Recorded data
○ ○ ○
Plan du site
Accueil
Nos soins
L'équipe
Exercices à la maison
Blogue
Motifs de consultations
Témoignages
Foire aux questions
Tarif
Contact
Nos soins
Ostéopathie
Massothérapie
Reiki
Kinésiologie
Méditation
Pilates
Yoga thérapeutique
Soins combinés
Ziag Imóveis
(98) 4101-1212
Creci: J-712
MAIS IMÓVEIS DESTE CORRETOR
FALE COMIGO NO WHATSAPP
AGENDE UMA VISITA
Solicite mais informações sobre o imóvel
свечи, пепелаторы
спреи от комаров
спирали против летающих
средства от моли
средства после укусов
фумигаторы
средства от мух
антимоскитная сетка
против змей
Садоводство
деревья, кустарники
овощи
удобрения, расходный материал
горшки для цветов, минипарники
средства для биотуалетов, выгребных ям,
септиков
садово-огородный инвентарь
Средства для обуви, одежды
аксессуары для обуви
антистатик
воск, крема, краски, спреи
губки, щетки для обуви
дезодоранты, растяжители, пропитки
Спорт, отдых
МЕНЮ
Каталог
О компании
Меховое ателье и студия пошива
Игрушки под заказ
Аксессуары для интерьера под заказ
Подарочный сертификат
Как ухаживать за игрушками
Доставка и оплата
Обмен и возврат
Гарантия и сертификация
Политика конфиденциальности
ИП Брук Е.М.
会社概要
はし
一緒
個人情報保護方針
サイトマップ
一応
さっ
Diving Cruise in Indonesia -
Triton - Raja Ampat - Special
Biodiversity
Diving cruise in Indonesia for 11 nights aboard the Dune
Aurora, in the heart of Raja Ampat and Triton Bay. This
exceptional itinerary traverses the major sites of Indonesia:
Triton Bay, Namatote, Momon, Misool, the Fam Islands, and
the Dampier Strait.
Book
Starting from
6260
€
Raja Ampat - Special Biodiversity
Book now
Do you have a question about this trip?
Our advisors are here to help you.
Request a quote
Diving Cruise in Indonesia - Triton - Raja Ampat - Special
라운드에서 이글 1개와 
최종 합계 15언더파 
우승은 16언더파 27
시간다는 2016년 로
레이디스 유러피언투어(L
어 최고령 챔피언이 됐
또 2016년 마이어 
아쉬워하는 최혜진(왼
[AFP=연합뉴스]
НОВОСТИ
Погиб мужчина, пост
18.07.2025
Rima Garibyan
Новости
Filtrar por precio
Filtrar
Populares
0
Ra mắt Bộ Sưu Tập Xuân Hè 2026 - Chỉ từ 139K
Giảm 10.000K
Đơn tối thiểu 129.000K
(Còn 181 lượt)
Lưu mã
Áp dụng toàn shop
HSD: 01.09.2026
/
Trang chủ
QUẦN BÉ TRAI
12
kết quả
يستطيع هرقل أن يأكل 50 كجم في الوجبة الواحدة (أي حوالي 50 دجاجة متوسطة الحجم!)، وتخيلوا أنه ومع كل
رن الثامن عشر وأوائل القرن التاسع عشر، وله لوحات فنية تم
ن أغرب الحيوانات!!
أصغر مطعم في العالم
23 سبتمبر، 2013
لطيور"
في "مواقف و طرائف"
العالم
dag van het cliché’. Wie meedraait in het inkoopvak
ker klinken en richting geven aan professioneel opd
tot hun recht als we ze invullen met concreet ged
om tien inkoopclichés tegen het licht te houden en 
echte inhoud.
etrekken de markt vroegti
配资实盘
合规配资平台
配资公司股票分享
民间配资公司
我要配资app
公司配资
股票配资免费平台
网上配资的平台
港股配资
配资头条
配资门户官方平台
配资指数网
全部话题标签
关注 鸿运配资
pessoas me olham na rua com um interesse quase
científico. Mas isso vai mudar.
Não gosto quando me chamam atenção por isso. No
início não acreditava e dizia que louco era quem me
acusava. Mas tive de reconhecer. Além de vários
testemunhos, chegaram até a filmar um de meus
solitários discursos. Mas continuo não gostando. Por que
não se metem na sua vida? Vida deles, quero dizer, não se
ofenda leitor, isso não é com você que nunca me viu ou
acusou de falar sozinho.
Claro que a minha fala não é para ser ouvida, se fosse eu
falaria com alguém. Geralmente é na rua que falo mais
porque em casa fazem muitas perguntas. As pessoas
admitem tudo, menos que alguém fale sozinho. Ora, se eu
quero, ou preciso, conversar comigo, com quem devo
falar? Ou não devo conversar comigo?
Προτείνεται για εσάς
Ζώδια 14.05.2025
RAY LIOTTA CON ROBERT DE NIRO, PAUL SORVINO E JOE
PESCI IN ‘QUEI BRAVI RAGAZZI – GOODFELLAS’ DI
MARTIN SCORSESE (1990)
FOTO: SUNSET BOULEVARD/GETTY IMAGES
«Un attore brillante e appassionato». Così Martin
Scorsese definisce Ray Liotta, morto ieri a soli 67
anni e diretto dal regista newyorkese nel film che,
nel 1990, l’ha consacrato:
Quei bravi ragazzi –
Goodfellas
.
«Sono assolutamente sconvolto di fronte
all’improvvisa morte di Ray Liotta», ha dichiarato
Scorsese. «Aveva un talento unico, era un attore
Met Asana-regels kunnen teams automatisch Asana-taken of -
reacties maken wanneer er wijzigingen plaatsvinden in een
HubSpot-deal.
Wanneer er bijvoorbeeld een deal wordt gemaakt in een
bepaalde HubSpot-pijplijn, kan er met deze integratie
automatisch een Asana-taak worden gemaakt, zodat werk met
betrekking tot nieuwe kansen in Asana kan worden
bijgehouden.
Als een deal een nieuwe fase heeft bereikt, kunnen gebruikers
○ ○ ○
YOUR OBJECTIVE:
Please filter the data down to the lines containing the word "gemaakt".

ANSWER BOX:
Wanneer er bijvoorbeeld een deal wordt gemaakt in een
automatisch een Asana-taak worden gemaakt, zodat werk met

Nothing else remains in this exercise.